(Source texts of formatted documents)
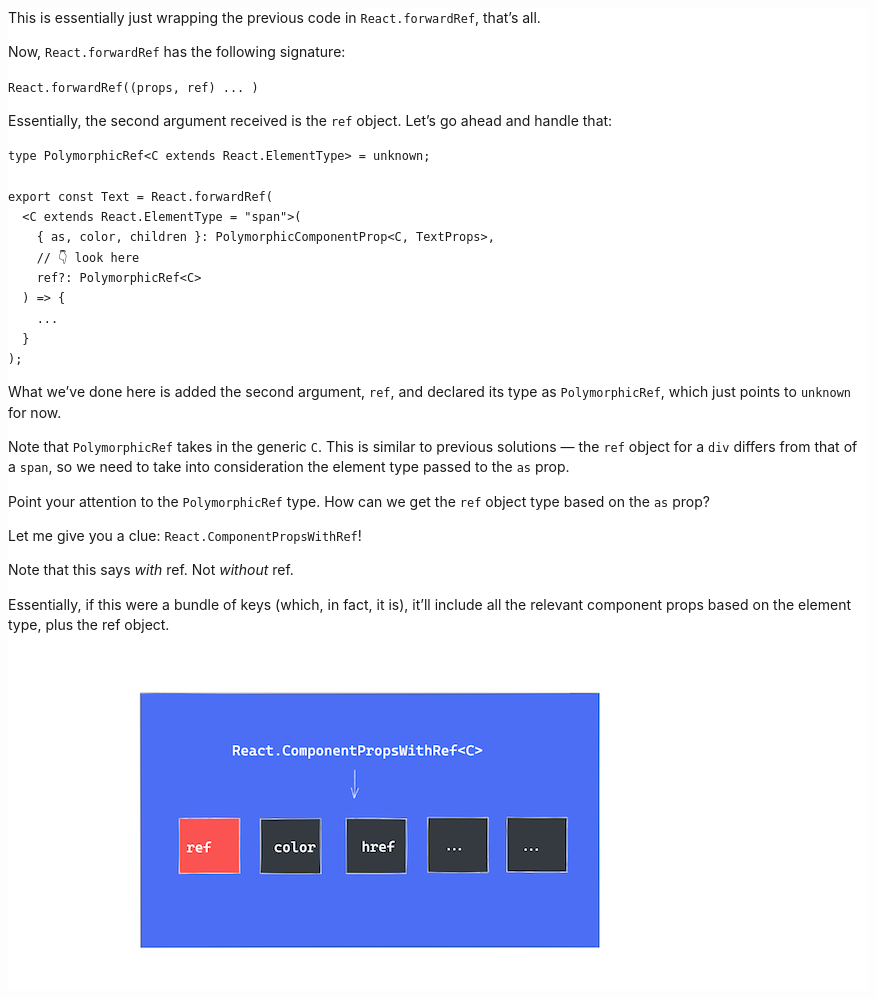 This is essentially just wrapping the previous code in `React.forwardRef`, that’s all.

Now, `React.forwardRef` has the following signature:

```tsx
React.forwardRef((props, ref) ... )
```

Essentially, the second argument received is the `ref` object. Let’s go ahead and handle that:

```tsx
type PolymorphicRef<C extends React.ElementType> = unknown;

export const Text = React.forwardRef(
  <C extends React.ElementType = "span">(
    { as, color, children }: PolymorphicComponentProp<C, TextProps>,
    // 👇 look here
    ref?: PolymorphicRef<C>
  ) => {
    ...
  }
);
```

What we’ve done here is added the second argument, `ref`, and declared its type as `PolymorphicRef`, which just points to `unknown` for now.

Note that `PolymorphicRef` takes in the generic `C`. This is similar to previous solutions — the `ref` object for a `div` differs from that of a `span`, so we need to take into consideration the element type passed to the `as` prop.

Point your attention to the `PolymorphicRef` type. How can we get the `ref` object type based on the `as` prop?

Let me give you a clue: `React.ComponentPropsWithRef`!

Note that this says *with* ref. Not *without* ref.

Essentially, if this were a bundle of keys (which, in fact, it is), it’ll include all the relevant component props based on the element type, plus the ref object.

![The ComponentPropsWithRef Type](/assets/image/blog.logrocket.com/build-strongly-typed-polymorphic-components-react-typescript/componentpropswithref-type.png)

§ To do
Starting at the line that has "has the following" in the records above, restate word for word every line until the one that has "What we’ve done", and include that one as well.

§ Answer box
Now, `React.forwardRef` has the following signature:

```tsx
React.forwardRef((props, ref) ... )
```

Essentially, the second argument received is the `ref` object. Let’s go ahead and handle that:

```tsx
type PolymorphicRef<C extends React.ElementType> = unknown;

export const Text = React.forwardRef(
  <C extends React.ElementType = "span">(
    { as, color, children }: PolymorphicComponentProp<C, TextProps>,
    // 👇 look here
    ref?: PolymorphicRef<C>
  ) => {
    ...
  }
);
```

What we’ve done here is added the second argument, `ref`, and declared its type as `PolymorphicRef`, which just points to `unknown` for now.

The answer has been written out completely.